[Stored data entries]
::::

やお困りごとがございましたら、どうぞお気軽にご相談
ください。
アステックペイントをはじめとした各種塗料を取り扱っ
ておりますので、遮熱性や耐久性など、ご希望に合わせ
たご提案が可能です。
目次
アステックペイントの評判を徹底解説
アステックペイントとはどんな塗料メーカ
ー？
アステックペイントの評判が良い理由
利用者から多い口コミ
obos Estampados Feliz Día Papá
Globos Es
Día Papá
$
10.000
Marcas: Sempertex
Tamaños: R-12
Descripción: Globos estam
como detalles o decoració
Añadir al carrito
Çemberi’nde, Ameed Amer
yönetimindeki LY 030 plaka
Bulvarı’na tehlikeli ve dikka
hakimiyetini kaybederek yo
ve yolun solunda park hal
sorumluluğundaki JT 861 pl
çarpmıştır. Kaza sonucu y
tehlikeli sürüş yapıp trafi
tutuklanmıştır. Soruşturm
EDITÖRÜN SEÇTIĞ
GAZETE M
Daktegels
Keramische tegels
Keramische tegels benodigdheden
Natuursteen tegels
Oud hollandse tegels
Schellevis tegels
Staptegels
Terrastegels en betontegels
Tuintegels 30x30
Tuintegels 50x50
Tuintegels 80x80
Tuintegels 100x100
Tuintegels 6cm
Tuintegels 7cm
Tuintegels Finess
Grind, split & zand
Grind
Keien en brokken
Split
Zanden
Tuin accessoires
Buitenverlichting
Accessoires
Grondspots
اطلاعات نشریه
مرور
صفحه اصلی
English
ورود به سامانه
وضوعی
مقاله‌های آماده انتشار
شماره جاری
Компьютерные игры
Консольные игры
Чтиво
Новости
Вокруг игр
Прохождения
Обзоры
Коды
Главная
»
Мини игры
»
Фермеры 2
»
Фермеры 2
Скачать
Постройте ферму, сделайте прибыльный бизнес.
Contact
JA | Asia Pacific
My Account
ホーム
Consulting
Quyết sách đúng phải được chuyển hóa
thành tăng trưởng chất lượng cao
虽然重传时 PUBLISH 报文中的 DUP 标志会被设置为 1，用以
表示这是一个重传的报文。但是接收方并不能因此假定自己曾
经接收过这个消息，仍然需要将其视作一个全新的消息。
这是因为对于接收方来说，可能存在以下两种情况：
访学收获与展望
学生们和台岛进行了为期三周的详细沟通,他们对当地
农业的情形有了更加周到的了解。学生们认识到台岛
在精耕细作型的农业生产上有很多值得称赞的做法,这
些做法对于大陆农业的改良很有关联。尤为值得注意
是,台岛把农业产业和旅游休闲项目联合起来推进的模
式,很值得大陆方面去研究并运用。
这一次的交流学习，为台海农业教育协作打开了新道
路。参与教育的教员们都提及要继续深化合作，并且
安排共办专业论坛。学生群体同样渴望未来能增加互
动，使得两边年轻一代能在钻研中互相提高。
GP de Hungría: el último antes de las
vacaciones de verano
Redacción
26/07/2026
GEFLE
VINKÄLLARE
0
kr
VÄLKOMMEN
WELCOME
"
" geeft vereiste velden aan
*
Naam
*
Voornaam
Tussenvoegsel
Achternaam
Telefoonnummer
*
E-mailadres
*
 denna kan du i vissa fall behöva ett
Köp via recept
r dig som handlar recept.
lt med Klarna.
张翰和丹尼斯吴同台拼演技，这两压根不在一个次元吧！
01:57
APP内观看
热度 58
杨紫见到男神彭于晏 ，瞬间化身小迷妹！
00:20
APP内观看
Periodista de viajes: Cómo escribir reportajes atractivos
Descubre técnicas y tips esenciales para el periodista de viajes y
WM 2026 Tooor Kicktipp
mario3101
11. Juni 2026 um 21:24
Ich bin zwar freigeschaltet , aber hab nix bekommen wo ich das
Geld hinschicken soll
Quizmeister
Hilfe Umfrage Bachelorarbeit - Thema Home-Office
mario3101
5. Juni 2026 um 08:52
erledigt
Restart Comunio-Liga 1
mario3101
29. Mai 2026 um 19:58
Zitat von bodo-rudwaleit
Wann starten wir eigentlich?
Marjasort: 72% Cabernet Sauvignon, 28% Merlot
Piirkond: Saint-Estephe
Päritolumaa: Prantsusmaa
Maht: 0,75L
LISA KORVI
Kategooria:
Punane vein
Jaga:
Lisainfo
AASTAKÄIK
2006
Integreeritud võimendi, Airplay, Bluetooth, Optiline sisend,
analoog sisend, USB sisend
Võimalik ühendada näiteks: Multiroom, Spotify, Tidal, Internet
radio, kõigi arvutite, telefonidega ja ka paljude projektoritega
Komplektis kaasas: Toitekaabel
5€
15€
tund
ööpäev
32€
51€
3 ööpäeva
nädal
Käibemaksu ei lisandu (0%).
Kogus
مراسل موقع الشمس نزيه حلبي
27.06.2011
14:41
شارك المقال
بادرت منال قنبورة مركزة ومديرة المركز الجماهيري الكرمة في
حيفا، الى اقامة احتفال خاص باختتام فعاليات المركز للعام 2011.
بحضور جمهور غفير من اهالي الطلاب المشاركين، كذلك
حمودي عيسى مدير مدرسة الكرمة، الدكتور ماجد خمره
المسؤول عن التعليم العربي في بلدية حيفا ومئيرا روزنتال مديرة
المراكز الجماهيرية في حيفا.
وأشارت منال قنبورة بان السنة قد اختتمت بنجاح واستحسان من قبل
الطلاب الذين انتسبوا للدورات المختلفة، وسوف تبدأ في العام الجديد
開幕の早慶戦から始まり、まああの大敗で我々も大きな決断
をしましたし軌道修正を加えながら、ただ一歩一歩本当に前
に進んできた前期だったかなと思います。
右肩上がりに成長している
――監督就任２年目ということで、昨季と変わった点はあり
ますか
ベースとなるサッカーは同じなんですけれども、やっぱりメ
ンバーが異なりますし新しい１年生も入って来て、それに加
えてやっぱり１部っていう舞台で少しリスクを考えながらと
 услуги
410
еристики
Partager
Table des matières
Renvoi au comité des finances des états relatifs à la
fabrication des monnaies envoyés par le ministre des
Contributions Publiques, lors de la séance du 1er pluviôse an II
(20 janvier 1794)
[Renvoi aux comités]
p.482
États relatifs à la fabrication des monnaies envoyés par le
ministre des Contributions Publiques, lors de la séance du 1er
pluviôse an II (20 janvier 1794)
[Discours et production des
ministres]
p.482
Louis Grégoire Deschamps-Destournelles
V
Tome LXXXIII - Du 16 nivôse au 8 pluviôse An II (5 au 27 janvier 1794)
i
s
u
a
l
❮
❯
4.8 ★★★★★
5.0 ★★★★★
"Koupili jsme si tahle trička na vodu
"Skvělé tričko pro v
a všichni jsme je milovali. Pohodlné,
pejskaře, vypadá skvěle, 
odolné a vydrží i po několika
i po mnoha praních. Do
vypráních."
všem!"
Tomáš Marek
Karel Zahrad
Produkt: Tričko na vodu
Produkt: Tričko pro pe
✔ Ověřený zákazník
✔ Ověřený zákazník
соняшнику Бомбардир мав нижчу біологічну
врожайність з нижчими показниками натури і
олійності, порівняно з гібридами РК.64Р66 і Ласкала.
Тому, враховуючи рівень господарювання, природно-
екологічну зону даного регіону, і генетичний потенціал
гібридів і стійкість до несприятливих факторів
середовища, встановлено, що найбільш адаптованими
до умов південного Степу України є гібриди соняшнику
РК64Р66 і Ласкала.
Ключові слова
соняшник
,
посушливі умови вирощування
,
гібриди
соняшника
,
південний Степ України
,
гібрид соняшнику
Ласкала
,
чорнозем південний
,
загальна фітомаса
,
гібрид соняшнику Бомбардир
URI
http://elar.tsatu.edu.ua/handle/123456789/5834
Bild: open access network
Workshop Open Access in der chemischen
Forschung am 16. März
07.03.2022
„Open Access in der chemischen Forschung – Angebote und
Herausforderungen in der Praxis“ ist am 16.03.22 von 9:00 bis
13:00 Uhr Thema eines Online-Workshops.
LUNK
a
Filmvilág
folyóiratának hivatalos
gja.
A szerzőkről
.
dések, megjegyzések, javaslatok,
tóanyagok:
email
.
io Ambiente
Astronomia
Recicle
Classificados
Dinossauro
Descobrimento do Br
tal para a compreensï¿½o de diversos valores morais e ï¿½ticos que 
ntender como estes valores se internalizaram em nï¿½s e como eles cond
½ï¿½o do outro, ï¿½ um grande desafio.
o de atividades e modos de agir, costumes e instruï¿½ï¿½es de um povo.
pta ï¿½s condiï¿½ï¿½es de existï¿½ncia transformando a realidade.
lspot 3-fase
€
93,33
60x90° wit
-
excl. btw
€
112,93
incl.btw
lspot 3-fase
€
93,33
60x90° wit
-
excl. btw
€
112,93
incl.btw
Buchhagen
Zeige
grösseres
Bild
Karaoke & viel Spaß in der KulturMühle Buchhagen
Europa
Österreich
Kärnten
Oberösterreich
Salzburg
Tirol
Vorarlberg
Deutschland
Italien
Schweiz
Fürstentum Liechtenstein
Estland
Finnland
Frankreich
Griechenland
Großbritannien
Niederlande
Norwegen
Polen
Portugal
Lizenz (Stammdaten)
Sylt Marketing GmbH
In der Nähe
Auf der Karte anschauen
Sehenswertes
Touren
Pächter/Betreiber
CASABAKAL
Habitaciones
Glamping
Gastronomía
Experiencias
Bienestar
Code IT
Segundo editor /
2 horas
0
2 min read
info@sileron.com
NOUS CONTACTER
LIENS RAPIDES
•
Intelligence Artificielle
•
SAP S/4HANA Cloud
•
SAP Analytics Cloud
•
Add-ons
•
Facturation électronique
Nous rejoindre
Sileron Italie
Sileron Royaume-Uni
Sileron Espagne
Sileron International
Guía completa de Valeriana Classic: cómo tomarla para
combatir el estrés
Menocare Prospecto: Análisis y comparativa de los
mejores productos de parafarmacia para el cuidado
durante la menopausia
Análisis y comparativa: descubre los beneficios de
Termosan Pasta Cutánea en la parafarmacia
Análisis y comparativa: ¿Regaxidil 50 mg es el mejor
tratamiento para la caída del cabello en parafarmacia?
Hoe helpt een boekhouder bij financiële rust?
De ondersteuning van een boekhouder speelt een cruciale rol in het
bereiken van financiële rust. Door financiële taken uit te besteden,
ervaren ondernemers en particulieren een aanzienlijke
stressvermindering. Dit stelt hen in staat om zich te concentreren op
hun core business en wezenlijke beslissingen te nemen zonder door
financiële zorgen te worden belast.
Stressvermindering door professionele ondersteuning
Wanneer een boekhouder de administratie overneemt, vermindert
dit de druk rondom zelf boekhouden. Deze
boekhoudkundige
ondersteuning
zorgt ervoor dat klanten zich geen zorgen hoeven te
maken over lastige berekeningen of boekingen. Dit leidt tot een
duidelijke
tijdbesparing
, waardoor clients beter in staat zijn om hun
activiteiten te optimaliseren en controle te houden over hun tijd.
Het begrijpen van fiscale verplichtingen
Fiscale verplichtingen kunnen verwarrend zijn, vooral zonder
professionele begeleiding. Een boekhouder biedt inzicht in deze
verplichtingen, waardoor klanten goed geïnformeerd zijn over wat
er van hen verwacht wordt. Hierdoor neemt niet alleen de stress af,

::::

**About this exercise:** Please show each line in the records above that contains "chemischen".

**Result of this exercise:**
Workshop Open Access in der chemischen
„Open Access in der chemischen Forschung – Angebote und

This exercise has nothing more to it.